## WHAT TO WORK ON
Please return, exactly and only, the lines beginning at the top of the entries below and ending with the line containing "2週間前(07/20-07/26)"; keep out the pictures.

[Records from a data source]

◆ ◆ ◆ ◆ ◆

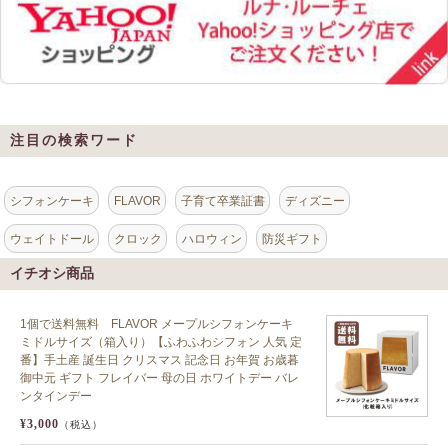
注目の検索ワード
シフォンケーキ
FLAVOR
子育て卒業証書
ディズニー
ウェイトドール
クロック
ハロウィン
防災ギフト
イチオシ商品
1個で送料無料 FLAVOR メープルシフォンケーキ
ミドルサイズ（箱入り）【ふわふわシフォン 人気 定
番】手土産 誕生日 クリスマス 記念日 お年賀 お歳暮
御中元 ギフト フレイバー 母の日 ホワイトデー バレ
ンタインデー
¥3,000
（税込）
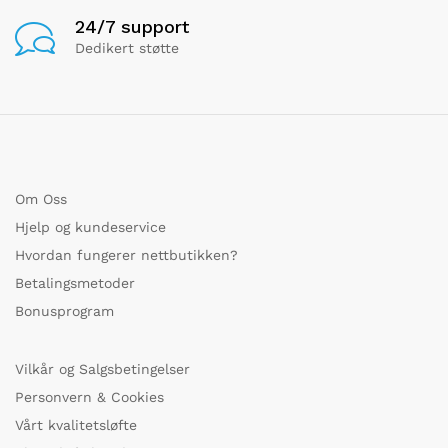
24/7 support
Dedikert støtte
Om Oss
Hjelp og kundeservice
Hvordan fungerer nettbutikken?
Betalingsmetoder
Bonusprogram
Vilkår og Salgsbetingelser
Personvern & Cookies
Vårt kvalitetsløfte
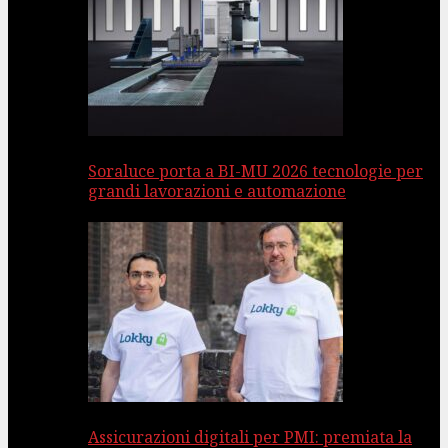
Soraluce porta a BI-MU 2026 tecnologie per
grandi lavorazioni e automazione
Assicurazioni digitali per PMI: premiata la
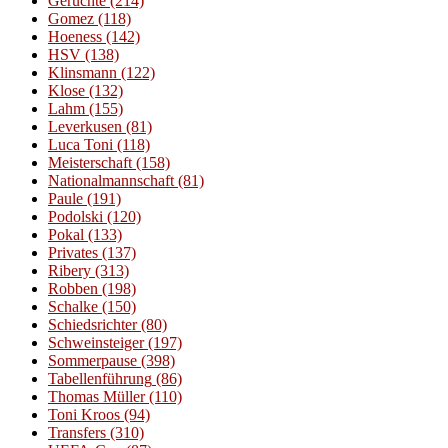
Gerüchte
(214)
Gomez
(118)
Hoeness
(142)
HSV
(138)
Klinsmann
(122)
Klose
(132)
Lahm
(155)
Leverkusen
(81)
Luca Toni
(118)
Meisterschaft
(158)
Nationalmannschaft
(81)
Paule
(191)
Podolski
(120)
Pokal
(133)
Privates
(137)
Ribery
(313)
Robben
(198)
Schalke
(150)
Schiedsrichter
(80)
Schweinsteiger
(197)
Sommerpause
(398)
Tabellenführung
(86)
Thomas Müller
(110)
Toni Kroos
(94)
Transfers
(310)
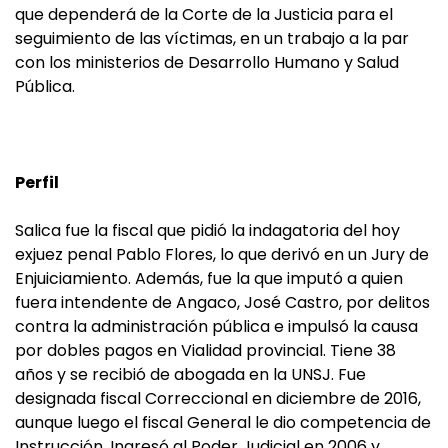
que dependerá de la Corte de la Justicia para el
seguimiento de las víctimas, en un trabajo a la par
con los ministerios de Desarrollo Humano y Salud
Pública.
Perfil
Salica fue la fiscal que pidió la indagatoria del hoy
exjuez penal Pablo Flores, lo que derivó en un Jury de
Enjuiciamiento. Además, fue la que imputó a quien
fuera intendente de Angaco, José Castro, por delitos
contra la administración pública e impulsó la causa
por dobles pagos en Vialidad provincial. Tiene 38
años y se recibió de abogada en la UNSJ. Fue
designada fiscal Correccional en diciembre de 2016,
aunque luego el fiscal General le dio competencia de
Instrucción. Ingresó al Poder Judicial en 2006 y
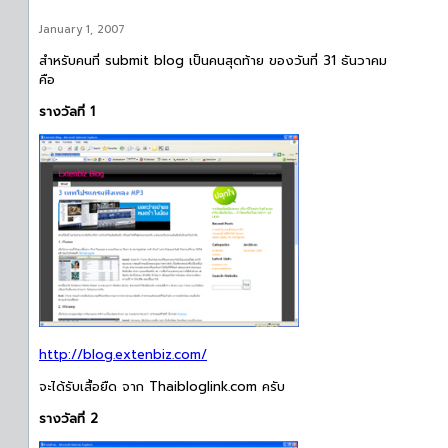
January 1, 2007
สำหรับคนที่ submit blog เป็นคนสุดท้าย ของวันที่ 31 ธันวาคม
คือ
รางวัลที่ 1
http://blog.extenbiz.com/
จะได้รับเสื้อยืด จาก Thaibloglink.com ครับ
รางวัลที่ 2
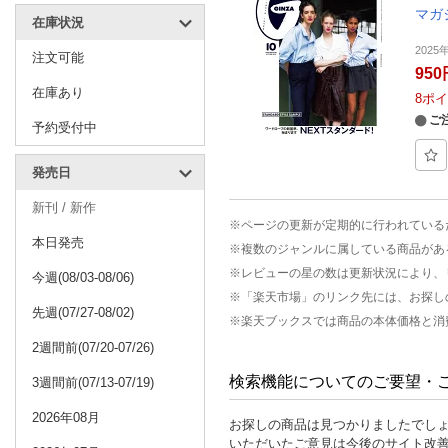
マガ
在庫状況
2025
注文可能
950
在庫あり
8
ポイ
ご
予約受付中
発売日
新刊 / 新作
※ページの更新が定期的に行われている
本日発売
※複数のジャンルに属している商品があ
※レビューの星の数は更新状況により、
今週(08/03-08/06)
※「楽天市場」のリンク先には、お探し
先週(07/27-08/02)
※楽天ブックスでは商品の本体価格と消
2週間前(07/20-07/26)
検索機能についてのご要望・
3週間前(07/13-07/19)
2026年08月
お探しの商品は見つかりましたでし
いただいたご意見は今後のサイト改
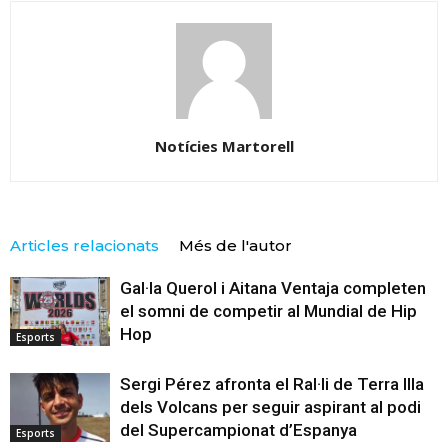
Notícies Martorell
Articles relacionats
Més de l'autor
Gal·la Querol i Aitana Ventaja completen
el somni de competir al Mundial de Hip
Hop
Esports
Sergi Pérez afronta el Ral·li de Terra Illa
dels Volcans per seguir aspirant al podi
del Supercampionat d’Espanya
Esports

◆ ◆ ◆ ◆ ◆

## TASK ANSWER
注目の検索ワード
シフォンケーキ
FLAVOR
子育て卒業証書
ディズニー
ウェイトドール
クロック
ハロウィン
防災ギフト
イチオシ商品
1個で送料無料 FLAVOR メープルシフォンケーキ
ミドルサイズ（箱入り）【ふわふわシフォン 人気 定
番】手土産 誕生日 クリスマス 記念日 お年賀 お歳暮
御中元 ギフト フレイバー 母の日 ホワイトデー バレ
ンタインデー
¥3,000
（税込）
24/7 support
Dedikert støtte
Om Oss
Hjelp og kundeservice
Hvordan fungerer nettbutikken?
Betalingsmetoder
Bonusprogram
Vilkår og Salgsbetingelser
Personvern & Cookies
Vårt kvalitetsløfte
Soraluce porta a BI-MU 2026 tecnologie per
grandi lavorazioni e automazione
Assicurazioni digitali per PMI: premiata la
Gerüchte
(214)
Gomez
(118)
Hoeness
(142)
HSV
(138)
Klinsmann
(122)
Klose
(132)
Lahm
(155)
Leverkusen
(81)
Luca Toni
(118)
Meisterschaft
(158)
Nationalmannschaft
(81)
Paule
(191)
Podolski
(120)
Pokal
(133)
Privates
(137)
Ribery
(313)
Robben
(198)
Schalke
(150)
Schiedsrichter
(80)
Schweinsteiger
(197)
Sommerpause
(398)
Tabellenführung
(86)
Thomas Müller
(110)
Toni Kroos
(94)
Transfers
(310)
que dependerá de la Corte de la Justicia para el
seguimiento de las víctimas, en un trabajo a la par
con los ministerios de Desarrollo Humano y Salud
Pública.
Perfil
Salica fue la fiscal que pidió la indagatoria del hoy
exjuez penal Pablo Flores, lo que derivó en un Jury de
Enjuiciamiento. Además, fue la que imputó a quien
fuera intendente de Angaco, José Castro, por delitos
contra la administración pública e impulsó la causa
por dobles pagos en Vialidad provincial. Tiene 38
años y se recibió de abogada en la UNSJ. Fue
designada fiscal Correccional en diciembre de 2016,
aunque luego el fiscal General le dio competencia de
Instrucción. Ingresó al Poder Judicial en 2006 y
January 1, 2007
สำหรับคนที่ submit blog เป็นคนสุดท้าย ของวันที่ 31 ธันวาคม
คือ
รางวัลที่ 1
http://blog.extenbiz.com/
จะได้รับเสื้อยืด จาก Thaibloglink.com ครับ
รางวัลที่ 2
マガ
在庫状況
2025
注文可能
950
在庫あり
8
ポイ
ご
予約受付中
発売日
新刊 / 新作
※ページの更新が定期的に行われている
本日発売
※複数のジャンルに属している商品があ
※レビューの星の数は更新状況により、
今週(08/03-08/06)
※「楽天市場」のリンク先には、お探し
先週(07/27-08/02)
※楽天ブックスでは商品の本体価格と消
2週間前(07/20-07/26)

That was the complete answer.